### Image Scraping

In this notebook we are going to scrape images of food recipes. We are going to get the image urls from the recipe files `.json` file that can be found on my gist repository at [this](https://gist.github.com/CrispenGari/794a10de80b0bc3f5ff3a7b99ebb88de). 


Let's first import all the required packages that we are going to use in this notebook.

In [31]:
import os
import requests
import uuid
import tqdm
import json
import multiprocessing
import shutil
import pandas as pd

from concurrent.futures import ThreadPoolExecutor, as_completed

The next thing is to define file path for where we are going to load our recipe file from and where we are going to save our images to.

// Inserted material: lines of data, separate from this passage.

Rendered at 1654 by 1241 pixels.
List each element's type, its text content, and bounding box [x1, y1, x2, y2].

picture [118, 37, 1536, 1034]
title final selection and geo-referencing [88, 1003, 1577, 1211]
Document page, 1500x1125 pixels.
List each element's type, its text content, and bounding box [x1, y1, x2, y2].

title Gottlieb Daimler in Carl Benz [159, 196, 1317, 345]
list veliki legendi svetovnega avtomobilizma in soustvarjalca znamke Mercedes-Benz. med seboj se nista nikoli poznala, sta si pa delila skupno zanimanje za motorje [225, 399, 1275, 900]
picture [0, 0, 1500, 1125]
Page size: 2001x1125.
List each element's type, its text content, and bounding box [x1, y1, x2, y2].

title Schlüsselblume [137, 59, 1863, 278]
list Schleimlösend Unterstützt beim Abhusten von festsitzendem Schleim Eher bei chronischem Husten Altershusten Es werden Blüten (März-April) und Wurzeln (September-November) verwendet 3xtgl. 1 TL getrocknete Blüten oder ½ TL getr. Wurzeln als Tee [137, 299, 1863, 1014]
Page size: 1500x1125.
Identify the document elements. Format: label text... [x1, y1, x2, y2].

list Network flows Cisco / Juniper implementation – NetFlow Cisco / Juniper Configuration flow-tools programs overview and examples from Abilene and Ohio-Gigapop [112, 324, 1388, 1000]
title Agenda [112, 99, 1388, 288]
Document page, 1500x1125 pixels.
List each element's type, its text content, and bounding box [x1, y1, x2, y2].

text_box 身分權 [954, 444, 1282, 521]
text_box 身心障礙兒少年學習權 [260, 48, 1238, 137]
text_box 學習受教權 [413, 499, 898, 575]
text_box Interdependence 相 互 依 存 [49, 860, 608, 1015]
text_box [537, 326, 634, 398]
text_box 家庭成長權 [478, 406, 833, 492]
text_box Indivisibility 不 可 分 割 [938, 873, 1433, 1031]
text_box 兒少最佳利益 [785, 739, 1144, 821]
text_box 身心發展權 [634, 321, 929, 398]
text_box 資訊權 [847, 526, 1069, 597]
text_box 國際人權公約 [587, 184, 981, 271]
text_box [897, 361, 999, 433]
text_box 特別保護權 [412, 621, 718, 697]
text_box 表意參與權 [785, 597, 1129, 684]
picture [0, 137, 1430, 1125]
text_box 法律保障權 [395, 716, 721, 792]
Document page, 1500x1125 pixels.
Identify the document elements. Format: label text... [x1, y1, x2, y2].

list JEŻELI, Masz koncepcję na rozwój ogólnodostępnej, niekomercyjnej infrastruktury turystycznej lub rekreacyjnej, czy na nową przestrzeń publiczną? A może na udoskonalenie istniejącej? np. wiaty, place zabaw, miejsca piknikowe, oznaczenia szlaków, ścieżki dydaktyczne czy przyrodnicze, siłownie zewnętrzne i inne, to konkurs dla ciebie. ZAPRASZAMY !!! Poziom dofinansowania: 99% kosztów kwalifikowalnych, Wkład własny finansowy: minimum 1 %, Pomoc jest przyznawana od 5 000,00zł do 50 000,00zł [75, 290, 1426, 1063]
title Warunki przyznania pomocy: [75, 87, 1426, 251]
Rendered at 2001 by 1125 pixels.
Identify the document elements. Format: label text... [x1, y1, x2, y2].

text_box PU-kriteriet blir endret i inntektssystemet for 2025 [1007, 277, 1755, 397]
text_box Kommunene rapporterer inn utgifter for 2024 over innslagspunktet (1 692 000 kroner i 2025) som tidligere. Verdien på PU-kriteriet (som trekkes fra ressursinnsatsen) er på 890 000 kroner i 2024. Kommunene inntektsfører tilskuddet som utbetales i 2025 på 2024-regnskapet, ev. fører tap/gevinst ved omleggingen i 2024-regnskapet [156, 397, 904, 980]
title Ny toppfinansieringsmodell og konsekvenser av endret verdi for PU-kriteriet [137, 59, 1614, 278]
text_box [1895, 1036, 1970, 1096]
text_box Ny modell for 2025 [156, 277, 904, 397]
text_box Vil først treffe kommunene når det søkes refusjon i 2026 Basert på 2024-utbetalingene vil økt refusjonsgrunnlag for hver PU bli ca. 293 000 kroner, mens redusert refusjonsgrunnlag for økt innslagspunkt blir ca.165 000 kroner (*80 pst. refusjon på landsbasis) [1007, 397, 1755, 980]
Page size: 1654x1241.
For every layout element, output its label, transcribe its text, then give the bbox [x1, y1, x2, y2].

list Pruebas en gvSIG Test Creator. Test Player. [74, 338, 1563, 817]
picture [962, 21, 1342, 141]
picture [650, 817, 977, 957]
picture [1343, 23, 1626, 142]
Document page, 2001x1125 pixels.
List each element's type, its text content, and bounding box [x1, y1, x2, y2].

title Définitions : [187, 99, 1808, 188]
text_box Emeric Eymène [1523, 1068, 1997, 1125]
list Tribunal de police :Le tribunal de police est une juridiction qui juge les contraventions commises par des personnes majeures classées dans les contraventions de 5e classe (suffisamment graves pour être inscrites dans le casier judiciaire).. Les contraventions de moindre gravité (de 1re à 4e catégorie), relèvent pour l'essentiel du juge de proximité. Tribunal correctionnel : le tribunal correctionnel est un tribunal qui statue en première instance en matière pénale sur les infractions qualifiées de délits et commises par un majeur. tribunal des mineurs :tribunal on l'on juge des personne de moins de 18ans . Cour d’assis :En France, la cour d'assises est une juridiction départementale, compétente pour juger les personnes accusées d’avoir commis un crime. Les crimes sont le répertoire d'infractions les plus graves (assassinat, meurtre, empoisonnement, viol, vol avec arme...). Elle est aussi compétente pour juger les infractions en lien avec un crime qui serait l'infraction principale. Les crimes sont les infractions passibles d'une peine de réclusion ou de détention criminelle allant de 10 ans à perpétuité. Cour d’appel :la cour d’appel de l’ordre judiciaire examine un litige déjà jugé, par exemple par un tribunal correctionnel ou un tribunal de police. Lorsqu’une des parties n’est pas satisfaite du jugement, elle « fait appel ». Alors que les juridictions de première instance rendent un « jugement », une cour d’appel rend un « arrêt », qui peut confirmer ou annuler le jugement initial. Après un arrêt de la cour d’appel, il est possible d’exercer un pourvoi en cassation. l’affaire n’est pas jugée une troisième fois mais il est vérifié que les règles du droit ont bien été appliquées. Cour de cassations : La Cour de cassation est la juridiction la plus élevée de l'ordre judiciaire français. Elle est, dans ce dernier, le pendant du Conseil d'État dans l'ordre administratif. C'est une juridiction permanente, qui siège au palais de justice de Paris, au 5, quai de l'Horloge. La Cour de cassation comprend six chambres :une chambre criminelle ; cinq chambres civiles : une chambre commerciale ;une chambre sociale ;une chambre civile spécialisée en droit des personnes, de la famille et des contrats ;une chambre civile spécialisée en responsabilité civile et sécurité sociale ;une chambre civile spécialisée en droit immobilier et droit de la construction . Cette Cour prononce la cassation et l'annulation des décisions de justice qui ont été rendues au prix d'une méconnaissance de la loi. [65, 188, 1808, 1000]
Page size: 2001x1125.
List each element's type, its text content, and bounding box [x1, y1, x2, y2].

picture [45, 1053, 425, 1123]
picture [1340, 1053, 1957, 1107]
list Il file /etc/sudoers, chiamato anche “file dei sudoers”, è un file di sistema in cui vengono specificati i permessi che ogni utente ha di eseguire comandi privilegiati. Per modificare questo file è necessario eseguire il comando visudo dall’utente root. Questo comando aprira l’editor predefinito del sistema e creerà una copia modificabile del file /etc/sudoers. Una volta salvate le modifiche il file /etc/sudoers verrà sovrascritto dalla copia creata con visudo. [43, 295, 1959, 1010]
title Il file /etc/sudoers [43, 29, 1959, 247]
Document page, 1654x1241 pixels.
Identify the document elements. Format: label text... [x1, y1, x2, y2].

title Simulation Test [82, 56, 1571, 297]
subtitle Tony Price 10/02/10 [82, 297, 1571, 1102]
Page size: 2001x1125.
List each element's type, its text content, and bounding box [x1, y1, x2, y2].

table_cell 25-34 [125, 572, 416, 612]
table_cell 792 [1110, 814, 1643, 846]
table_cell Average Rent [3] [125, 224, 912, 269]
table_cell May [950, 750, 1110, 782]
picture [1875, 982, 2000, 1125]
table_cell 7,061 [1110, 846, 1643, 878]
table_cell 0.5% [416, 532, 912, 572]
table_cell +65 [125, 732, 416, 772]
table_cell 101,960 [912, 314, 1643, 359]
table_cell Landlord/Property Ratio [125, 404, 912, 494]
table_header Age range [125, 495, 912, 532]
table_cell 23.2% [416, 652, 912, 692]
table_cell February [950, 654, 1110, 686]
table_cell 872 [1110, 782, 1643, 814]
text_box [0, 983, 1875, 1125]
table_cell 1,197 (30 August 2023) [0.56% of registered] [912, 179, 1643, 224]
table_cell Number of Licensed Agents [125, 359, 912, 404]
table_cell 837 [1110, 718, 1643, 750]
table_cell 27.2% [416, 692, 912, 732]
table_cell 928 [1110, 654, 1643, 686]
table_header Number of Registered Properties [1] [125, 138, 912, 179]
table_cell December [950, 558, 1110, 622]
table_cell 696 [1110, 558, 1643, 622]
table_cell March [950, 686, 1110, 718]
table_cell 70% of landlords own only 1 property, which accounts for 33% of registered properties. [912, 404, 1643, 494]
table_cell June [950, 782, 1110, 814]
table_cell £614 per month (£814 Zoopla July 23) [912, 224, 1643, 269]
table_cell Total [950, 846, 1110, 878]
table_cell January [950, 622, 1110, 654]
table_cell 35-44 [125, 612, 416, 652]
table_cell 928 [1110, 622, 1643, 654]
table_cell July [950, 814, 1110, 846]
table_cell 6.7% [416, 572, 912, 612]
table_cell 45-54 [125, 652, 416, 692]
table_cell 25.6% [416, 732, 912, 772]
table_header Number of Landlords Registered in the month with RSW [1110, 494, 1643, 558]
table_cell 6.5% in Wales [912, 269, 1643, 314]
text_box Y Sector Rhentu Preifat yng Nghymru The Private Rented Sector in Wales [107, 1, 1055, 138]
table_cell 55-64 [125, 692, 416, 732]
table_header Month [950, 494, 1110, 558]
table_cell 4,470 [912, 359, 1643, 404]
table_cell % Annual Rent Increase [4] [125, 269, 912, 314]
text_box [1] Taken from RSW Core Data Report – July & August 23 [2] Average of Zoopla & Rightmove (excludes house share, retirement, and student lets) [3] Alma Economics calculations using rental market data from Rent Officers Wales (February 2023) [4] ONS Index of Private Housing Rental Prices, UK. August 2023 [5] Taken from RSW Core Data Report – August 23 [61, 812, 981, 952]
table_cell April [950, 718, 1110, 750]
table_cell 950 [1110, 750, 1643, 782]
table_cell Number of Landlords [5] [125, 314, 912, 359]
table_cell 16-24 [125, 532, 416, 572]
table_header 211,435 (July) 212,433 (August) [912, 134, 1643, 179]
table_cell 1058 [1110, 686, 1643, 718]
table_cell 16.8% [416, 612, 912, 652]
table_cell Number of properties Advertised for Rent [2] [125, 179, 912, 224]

Our recipe files are located in the `data` folder and we are going to save our images in the `nutrients` folder with a file name generated by `uuid`.

In [32]:
data_path = 'data'
save_path = 'nutrients'

if not os.path.exists(save_path):
    os.mkdir(save_path)
    
assert os.path.exists(data_path), f"The path '{data_path}' does not exists."
assert os.path.exists(save_path), f"The path '{save_path}' does not exists."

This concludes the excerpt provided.